I started by suposing the opposite that $X$ \ {x} is a closed set in $ X $ which means tht the complement $ ( X $ \ {x})$ ^c$ = {x} is an open set , which is a contradiction. Im not sure if i have the right contradiction . Can anyone help me ? Thank you !
It’s entirely possible for $\{x\}$ to be an open set. For example, take $X$ to be $\Bbb Z$, the set of integers, with the usual metric. Then for each $n\in\Bbb Z$ we have $\{n\}=\{m\in\Bbb Z:|m-n|<1\}$, the open ball of radius $1$ centred at $n$, which is certainly an open set.
You should instead try to prove directly that $X\setminus\{x\}$ is open. To do this, let $y\in X\setminus\{x\}$, and try to find an $\epsilon>0$ such that $B(y,\epsilon)\subseteq X\setminus\{x\}$. Note that this is the same as saying that $x\notin B(y,\epsilon)$; can you find an $\epsilon$ for which this is true? Note that the choice of $\epsilon$ will depend on $y$.
The opposite of "$S$ is open" is not "$S$ is closed". There are sets that are neither closed nor open, and sets that are both.

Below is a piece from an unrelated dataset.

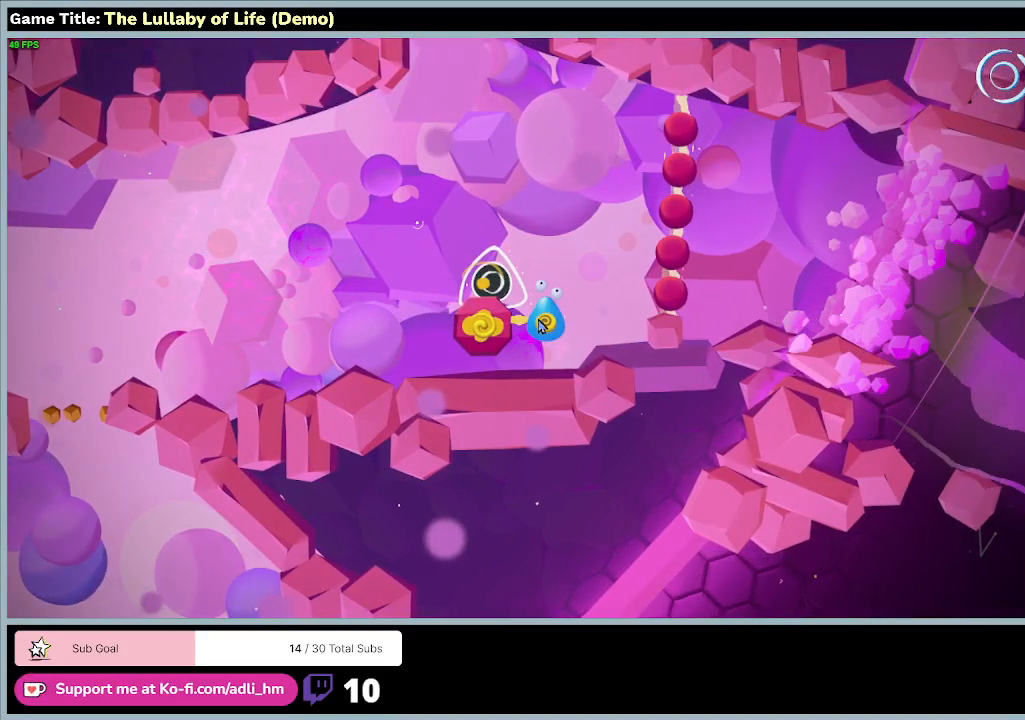
{"keys": ["w"], "mouse": [], "events": [[167, "w", "up"], [400, "w", "down"]]}
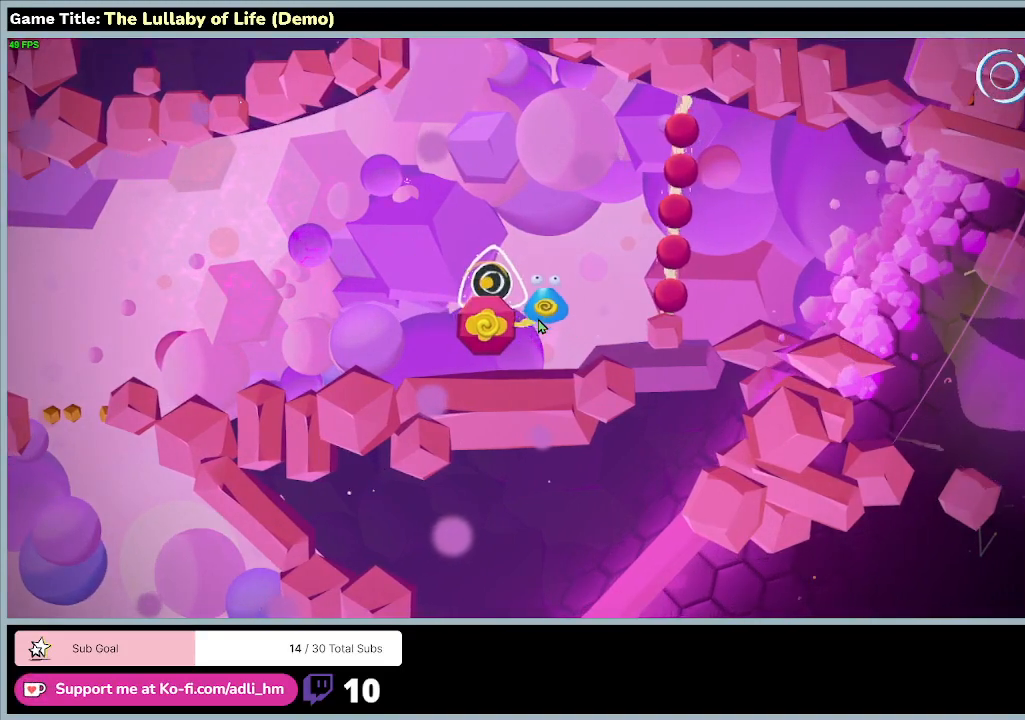
{"keys": ["w"], "mouse": [], "events": [[333, "w", "up"], [400, "w", "down"]]}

The real point to consider here is that the set $\{x\}$ is closed. This will be true in every metric space. Sometimes, it will also be open.
You are wrong (twice).
Firstly, the "opposite" of open is not closed.
Secondly, $\{x\}$ can be open. Consider the metric space $X=\{x\}$.
What you want to do is prove that every point-set is closed. This follows easily from hausdorffness, which is a property of metric spaces. Since point-sets are closed, the complement of closed is open, finite intersection of open sets is open and the whole metric space is open, you have that $X\backslash \{x\}=X \cap \{x\}^c$ is open.
Hint for solving your problem: all metric spaces are Hausdorff
– D1811994 Oct 14 '15 at 18:09